Quick boron applying device for boron-coated tank of boron-coated neutron detector and working method thereof

[0027] The present invention will be further described below in conjunction with the accompanying drawings and embodiments.

[0028] like figure 1 Shown is an embodiment of the general structure of the present invention. Put the coupling screw 3 on the small sealing ring 15, screw it with the positive electrode core 14, pass through the center hole of the end compression disc 8, and squeeze the end compression disc by screwing with the compression ring 6 8. Form a seal on the inner ring at the left end of the axial direction, and then put the boron-coated liner 11 on the positioning locking ring 9 and the large sealing ring 10 in sequence, coordinate with the end pressure plate 8 for positioning, and squeeze and tighten with the fixed long screw 7. Form the axial left end outer ring seal. Install the output screw 16 on the right end of the positive electrode core 14, rotate the axis to the vertical direction, pour the boron-coated solution 13 into the cavity, put the positioning locking ring 9 on the boron-coated liner 11 first, and seal the large ring 10 , The positive electrode core 14 is then covered with a small sealing ring 15, the end compression disc 8, and the compression ring 6 are assembled from the inside to the outside to form an axial right end seal. Rotate the axis to the horizontal direction, the shaft coupling screw 3 at the left end passes through the bearing 5 assembled on the base 4, and is connected with the stepping motor 1 on the base 4, and the output screw 16 at the right end of the shaft passes through the assembly on the base The bearing 5 on the 4 is connected as one.

[0029] like figure 2 As shown, it is the electrical relationship diagram of the present invention, the graphite brush 12 is close to the outer wall of the boron-coated liner 11, the wire contacts are conductive, and the negative electrode is loaded, and the terminal clip 17 is installed on the right side base 4, and the right side base, The bearing, the output screw 16, and the positive electrode core 14 are all metal conductors, which conduct electricity in series and load the positive electrode. Under the action of the loaded positive and negative electrode voltages, the boron complex in the boron coating solution 13 will flow from the positive electrode to the negative electrode. Electrode deposition and precipitation.

[0030] like image 3 As shown, it is the schematic diagram of the boron coating of the present invention, the stepping motor 1 drives the whole device to rotate, the boron complex in the boron coating solution 13 is simultaneously subjected to the rotating centrifugal force and the reaction force of the inner wall of the boron coating liner 11, fully suspended and mixed evenly , load a DC power supply to form positively charged boron complex particles, under the action of an electric field, they will move to the inner wall of the negative electrode boron-coated liner, deposit and precipitate on the inner wall of the boron-coated liner 11, forming a boron film with uniform thickness.
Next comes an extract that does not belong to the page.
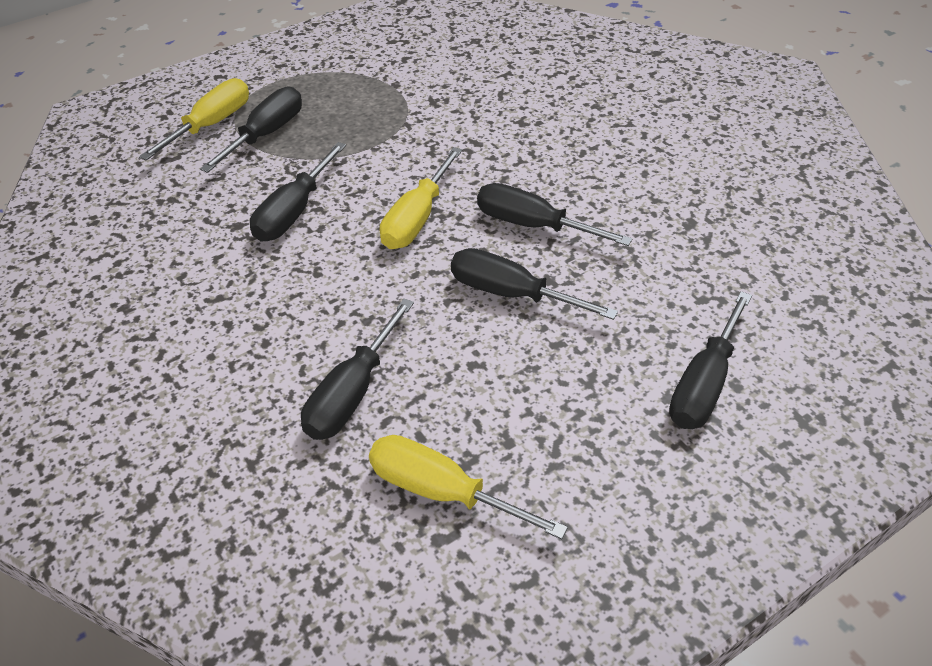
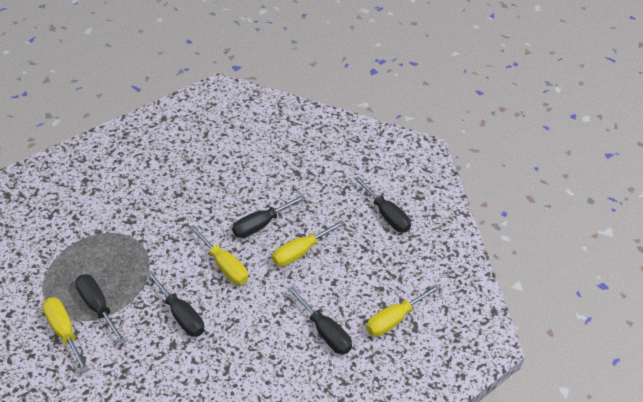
camera: 70 degrees left, 0 degrees up
black screwdriver [451,248,618,320] -> yellow screwdriver [272,220,345,266]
[0031] like Figure 4 Shown, is the control program figure of the present invention, comprises the following steps:

[0032] (1) The PLC control box controls the photoelectric colorimeter installed at the end pressing plate to measure the concentration C0 of the boron coating solution;

[0033] (2) The PLC control box controls the speed of the stepping motor, the speed of the stepping motor is normal, the boron complex is fully suspended and mixed in the boron solution, the speed is 5 r/min, and the running time is 3 min; Uneven mixing, feedback to PLC, re-set speed;

[0034] (3) Preheat the boron coating solution for 2 minutes until the solution is fully mixed;

[0035](4) The PLC control box controls the DC power supply, loads a DC voltage of 100 V, and the current is normal. The boron complex interacts with the inner wall of the boron-coated liner to form a boron film. The electrolysis time is recorded for 5 minutes. The current is abnormal, and the electrophoresis phenomenon is not obvious or directly Interact with the substrate, feed back to the PLC, and reload the voltage;

[0036] (5) The PLC control box controls the temperature sensor installed in the boron-coated liner, and sets the temperature limit for the boron complex to adhere to the inner wall of the boron-coated liner as Tmax. Boron solution concentration C1, cut off the DC power supply, when T≥Tmax, the temperature sensor alarms, feeds back to the PLC, and reloads the voltage;

[0037] (6) Calculate the boron coating thickness δ=K×(C0-C1) according to the measurement record data, where K= , M is the quality of the boron-coated solution, d is the inner diameter of the boron-coated liner, is the boride density.

[0038] The content not described in detail in this specification belongs to the prior art known to those skilled in the art.